ABOUT THIS TASK: Restrict the output to the lines below starting at the one that contains "ス、どちらを使うべきですか？" and ending at the one that contains "ciation) 에서 벗어나 포괄적인 의미의 식품의 의미를 담는 것은 물", and restate them word for word, both ends included.

[Data items]

- - -

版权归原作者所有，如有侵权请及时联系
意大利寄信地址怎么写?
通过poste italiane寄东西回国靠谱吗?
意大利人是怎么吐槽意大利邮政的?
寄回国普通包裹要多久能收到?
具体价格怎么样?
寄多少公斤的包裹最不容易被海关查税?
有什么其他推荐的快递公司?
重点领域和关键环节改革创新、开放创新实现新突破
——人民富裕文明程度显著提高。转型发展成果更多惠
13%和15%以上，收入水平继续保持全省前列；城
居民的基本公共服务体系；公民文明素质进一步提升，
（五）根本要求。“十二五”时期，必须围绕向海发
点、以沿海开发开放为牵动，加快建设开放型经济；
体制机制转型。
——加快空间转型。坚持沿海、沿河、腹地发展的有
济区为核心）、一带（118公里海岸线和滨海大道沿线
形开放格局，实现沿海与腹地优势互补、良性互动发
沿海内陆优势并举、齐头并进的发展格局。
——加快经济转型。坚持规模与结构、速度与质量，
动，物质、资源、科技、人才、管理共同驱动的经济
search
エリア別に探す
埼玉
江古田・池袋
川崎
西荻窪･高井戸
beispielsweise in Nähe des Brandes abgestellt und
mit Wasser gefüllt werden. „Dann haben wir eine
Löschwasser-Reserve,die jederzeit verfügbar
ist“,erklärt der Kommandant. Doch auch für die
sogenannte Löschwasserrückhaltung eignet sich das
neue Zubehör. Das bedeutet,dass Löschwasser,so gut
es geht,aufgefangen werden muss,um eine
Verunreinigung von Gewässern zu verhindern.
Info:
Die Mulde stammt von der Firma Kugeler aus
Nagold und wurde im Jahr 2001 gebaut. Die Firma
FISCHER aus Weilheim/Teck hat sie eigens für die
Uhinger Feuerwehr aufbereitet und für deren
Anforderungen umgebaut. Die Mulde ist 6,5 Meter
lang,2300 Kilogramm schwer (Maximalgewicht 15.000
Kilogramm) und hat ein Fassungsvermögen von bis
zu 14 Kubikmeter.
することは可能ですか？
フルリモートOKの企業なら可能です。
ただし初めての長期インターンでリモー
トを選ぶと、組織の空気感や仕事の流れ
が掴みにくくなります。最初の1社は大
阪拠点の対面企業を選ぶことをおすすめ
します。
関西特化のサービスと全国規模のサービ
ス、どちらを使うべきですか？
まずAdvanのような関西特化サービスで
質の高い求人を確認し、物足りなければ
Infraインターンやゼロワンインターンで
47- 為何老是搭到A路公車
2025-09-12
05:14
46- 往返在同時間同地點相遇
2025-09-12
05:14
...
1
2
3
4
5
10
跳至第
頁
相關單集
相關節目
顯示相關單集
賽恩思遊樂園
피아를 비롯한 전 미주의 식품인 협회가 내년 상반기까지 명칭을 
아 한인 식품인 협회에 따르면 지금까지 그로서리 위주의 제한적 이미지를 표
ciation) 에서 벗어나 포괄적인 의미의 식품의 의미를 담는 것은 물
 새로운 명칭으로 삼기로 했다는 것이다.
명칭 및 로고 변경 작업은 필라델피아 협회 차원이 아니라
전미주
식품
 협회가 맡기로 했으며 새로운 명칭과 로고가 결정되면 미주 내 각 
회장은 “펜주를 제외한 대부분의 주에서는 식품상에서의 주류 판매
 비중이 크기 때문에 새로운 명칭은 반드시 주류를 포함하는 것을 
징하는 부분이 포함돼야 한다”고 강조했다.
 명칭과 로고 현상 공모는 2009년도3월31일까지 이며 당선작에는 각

- - -

THE COMPLETED TASK:
ス、どちらを使うべきですか？
まずAdvanのような関西特化サービスで
質の高い求人を確認し、物足りなければ
Infraインターンやゼロワンインターンで
47- 為何老是搭到A路公車
2025-09-12
05:14
46- 往返在同時間同地點相遇
2025-09-12
05:14
...
1
2
3
4
5
10
跳至第
頁
相關單集
相關節目
顯示相關單集
賽恩思遊樂園
피아를 비롯한 전 미주의 식품인 협회가 내년 상반기까지 명칭을 
아 한인 식품인 협회에 따르면 지금까지 그로서리 위주의 제한적 이미지를 표
ciation) 에서 벗어나 포괄적인 의미의 식품의 의미를 담는 것은 물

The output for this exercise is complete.